+++ Teks Halaman

Selain sebagai seorang Nabi dan utusan Allah, Rasulullah adalah seorang kepala pemerintahan. Beliau menjadi pucuk pimpinan negara Madinah. Kemudian wilayahnya semakin luas setelah menaklukkan Makkah dalam peristiwa Fathu Makkah dan wilayah lainnya. Dengan demikian tugas Rasulullah tidak hanya mendakwahkan agama Islam, akan tetapi juga menyejahterakan kehidupan rakyat Madinah terutama umat Islam di bawah naungan negara yang beliau pimpin.
Apapun yang menjadi urusan dan kebutuhan masyarakat Muslim pada saat itu, secara otomatis juga menjadi tanggung jawab Rasulullah. Setidaknya ada lima langkah politik dan ekonomi yang ditempuh Rasulullah untuk mewujudkan kesejahteraan dan memenuhi kebutuhan umat Islam tersebut, sebagaimana keterangan dalam kitab Syakshiyah Ar-Rasul.
Pertama, memanfaatkan kekayaan alam secara optimal. Rasulullah adalah orang yang sangat jeli dalam memanfaatkan kekayaan alam demi kesejahteraan bersama. Dalam mengoptimalkan kekayaan alam, Rasulullah membuat beberapa kebijakan seperti menyerukan kepada umat Islam untuk menghidupkan lahan-lahan yang mati dengan cara suatu tanaman atau menabur benih di atasnya. Rasulullah tidak membiarkan ada lahan sejengkal pun di wilayah kekuasaan umat Islam yang mati atau tidak dikelola.
Dalam mengoptimalkan pemanfaatan kekayaan alam, Rasulullah juga tidak segan-segan menempuh politik ekonomi bagi hasil dengan orang yang ahli di bidangnya. Misalnya, suatu ketika Rasulullah hendak mengusir kaum Yahudi dari Khaibar karena mereka mengkhianati perjanjian bersama. Namun, kaum Yahudi meminta kepada Rasulullah agar mereka tetap diizinkan untuk tinggal di Khaibar dengan alasan merekalah orang yang lebih mengetahui cara mengelola tanah Khaibar.

++++++

Yang Harus Dikerjakan —
Menurut teks halaman, dalam kitab apa terdapat keterangan tentang lima langkah politik dan ekonomi yang ditempuh Rasulullah?

+++ Baris Data

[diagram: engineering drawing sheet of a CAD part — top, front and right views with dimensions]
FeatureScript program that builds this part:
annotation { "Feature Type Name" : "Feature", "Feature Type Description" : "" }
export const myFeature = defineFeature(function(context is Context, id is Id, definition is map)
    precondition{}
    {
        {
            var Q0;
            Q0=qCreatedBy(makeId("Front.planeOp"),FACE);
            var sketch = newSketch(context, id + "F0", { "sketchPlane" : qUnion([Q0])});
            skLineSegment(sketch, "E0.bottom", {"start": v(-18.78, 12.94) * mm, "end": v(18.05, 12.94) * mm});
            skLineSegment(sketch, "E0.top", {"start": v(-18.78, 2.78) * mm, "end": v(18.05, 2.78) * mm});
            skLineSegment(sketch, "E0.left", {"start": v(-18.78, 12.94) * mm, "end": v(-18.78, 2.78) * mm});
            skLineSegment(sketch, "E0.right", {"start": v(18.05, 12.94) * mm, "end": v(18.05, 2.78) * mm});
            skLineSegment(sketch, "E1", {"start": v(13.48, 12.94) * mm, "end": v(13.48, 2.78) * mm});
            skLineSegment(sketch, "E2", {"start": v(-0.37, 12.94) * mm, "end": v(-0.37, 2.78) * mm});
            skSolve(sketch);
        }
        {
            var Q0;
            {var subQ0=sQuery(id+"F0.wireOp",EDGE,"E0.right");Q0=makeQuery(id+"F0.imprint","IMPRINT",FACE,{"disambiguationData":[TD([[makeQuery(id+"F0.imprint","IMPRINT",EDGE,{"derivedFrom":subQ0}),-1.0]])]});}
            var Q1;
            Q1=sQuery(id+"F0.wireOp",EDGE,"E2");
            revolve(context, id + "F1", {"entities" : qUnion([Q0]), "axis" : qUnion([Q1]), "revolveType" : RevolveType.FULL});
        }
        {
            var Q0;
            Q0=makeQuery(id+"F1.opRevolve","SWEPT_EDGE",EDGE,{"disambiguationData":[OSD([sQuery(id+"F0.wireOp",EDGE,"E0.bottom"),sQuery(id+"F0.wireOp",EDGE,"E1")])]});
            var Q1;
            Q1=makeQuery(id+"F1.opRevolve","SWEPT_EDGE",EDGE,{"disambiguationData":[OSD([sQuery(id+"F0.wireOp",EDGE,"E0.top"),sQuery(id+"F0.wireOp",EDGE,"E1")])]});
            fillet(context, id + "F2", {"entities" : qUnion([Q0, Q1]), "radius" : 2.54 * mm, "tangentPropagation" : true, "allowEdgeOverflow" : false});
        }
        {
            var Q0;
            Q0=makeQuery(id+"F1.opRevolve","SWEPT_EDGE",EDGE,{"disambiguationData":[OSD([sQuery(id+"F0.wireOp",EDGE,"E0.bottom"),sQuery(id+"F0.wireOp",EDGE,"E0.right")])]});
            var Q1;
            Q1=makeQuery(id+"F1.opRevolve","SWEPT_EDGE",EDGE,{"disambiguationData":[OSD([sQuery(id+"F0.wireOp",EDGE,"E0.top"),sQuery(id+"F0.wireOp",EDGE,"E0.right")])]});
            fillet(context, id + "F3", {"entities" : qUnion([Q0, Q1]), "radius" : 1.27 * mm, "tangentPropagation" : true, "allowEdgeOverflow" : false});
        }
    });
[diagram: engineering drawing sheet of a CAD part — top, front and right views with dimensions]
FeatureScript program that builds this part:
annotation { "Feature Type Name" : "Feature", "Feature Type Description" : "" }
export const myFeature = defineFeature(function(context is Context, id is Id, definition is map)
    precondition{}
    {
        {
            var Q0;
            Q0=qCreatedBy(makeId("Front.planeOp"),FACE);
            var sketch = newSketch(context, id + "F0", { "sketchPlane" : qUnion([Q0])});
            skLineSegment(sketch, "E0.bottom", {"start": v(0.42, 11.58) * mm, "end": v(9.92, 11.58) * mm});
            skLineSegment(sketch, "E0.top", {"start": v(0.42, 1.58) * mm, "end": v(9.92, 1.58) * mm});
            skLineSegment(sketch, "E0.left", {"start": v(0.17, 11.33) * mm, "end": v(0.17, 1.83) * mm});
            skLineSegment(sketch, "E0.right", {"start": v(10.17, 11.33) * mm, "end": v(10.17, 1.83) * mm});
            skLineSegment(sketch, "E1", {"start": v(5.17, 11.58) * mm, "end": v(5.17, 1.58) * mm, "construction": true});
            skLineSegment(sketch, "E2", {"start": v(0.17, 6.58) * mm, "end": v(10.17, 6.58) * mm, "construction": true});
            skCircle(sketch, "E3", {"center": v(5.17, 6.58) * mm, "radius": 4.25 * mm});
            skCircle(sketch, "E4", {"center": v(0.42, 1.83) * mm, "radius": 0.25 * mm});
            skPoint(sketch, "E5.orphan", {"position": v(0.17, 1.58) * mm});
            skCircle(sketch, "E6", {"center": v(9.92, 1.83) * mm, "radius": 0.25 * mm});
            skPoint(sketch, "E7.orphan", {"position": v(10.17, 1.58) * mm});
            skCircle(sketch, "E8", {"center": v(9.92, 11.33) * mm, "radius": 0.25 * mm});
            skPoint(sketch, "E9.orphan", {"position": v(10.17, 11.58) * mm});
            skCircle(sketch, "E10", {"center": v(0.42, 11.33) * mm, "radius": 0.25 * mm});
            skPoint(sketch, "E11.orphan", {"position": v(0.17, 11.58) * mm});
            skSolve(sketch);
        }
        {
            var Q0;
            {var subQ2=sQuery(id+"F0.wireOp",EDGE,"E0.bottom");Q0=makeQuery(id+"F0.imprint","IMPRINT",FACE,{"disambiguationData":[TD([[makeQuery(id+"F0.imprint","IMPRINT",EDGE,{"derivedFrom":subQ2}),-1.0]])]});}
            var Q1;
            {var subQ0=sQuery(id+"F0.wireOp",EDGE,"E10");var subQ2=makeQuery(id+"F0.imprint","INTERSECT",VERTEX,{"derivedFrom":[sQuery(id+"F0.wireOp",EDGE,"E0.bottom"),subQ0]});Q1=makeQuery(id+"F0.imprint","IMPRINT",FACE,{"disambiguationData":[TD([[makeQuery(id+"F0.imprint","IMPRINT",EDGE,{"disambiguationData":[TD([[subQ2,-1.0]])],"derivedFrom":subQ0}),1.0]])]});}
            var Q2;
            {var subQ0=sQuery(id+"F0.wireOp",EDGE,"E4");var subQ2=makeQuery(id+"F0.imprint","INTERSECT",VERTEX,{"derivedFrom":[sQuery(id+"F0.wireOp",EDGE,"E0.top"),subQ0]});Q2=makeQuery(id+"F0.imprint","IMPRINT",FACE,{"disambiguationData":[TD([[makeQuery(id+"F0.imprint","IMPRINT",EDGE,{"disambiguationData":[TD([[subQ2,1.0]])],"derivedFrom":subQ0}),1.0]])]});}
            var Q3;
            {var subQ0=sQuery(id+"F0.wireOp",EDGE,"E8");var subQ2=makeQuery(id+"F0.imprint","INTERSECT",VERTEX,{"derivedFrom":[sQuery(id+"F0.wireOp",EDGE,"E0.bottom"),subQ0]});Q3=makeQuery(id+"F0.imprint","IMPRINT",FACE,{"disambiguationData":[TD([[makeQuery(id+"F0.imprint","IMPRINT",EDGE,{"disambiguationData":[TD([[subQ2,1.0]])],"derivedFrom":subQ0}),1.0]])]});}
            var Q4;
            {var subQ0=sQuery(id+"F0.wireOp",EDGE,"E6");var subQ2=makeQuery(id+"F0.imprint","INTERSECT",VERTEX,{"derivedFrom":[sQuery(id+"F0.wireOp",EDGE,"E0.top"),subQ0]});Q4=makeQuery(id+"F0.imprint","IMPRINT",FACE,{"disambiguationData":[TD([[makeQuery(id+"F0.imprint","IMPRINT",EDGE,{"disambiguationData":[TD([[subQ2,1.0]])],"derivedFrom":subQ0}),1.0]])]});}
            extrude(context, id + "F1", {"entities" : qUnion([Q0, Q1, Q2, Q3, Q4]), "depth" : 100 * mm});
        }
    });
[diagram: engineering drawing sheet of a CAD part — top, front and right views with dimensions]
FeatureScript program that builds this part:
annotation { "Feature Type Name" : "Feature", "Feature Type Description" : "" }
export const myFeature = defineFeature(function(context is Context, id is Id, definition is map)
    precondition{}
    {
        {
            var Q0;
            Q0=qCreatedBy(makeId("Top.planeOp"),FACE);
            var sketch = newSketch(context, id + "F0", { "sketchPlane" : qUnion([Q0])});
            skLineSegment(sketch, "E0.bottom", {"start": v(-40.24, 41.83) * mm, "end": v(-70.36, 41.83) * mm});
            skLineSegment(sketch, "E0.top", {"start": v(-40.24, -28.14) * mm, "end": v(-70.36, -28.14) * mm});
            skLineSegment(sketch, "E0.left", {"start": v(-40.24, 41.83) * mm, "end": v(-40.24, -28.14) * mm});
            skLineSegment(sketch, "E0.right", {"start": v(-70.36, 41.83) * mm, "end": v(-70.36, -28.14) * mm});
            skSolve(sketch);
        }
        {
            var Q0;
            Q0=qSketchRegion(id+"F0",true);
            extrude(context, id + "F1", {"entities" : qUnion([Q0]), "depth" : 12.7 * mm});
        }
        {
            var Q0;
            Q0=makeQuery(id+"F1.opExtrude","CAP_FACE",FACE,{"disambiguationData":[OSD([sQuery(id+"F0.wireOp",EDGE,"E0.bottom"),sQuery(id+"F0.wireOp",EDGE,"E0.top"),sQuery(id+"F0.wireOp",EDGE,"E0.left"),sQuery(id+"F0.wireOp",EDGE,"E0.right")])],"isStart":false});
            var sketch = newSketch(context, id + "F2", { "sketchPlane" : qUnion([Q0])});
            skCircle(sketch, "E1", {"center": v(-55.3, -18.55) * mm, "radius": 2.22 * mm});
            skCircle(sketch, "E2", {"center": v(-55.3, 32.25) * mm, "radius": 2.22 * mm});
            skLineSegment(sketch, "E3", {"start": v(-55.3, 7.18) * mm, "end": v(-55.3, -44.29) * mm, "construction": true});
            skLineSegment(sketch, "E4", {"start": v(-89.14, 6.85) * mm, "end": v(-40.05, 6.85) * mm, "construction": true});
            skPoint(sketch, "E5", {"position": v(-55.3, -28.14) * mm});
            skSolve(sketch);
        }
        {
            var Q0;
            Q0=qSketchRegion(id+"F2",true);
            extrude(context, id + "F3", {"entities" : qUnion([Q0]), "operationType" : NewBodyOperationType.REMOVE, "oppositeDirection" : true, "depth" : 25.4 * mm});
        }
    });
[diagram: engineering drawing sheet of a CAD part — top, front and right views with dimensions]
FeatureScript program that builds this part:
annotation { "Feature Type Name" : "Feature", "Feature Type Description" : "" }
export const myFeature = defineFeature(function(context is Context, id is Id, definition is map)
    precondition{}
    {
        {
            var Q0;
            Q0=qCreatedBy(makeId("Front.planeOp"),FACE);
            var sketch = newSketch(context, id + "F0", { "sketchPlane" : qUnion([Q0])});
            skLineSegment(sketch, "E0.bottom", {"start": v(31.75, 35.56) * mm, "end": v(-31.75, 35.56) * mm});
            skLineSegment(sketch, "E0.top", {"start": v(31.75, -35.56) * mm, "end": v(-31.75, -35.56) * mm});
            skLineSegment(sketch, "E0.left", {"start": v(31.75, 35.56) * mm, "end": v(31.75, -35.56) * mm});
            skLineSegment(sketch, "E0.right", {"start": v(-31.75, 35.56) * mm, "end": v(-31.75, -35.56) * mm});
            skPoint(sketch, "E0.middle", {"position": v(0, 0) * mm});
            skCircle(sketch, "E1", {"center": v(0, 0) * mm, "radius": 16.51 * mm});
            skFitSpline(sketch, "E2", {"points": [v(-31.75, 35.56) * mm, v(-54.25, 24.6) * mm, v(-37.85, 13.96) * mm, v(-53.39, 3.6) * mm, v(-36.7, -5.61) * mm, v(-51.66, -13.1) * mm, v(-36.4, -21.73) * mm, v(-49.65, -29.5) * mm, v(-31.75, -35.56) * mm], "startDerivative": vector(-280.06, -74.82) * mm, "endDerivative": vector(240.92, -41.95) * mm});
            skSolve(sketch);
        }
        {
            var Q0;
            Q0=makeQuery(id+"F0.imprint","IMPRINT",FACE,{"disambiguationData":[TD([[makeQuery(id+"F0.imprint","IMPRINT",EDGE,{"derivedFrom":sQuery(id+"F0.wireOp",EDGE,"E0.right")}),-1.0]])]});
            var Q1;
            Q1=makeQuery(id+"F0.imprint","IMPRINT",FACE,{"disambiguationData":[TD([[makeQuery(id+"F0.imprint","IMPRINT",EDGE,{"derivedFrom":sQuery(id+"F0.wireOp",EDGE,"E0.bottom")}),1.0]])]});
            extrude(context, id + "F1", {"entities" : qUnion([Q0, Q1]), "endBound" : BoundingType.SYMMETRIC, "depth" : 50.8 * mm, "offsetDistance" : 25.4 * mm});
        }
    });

++++++

Jawaban —
Kitab Syakshiyah Ar-Rasul.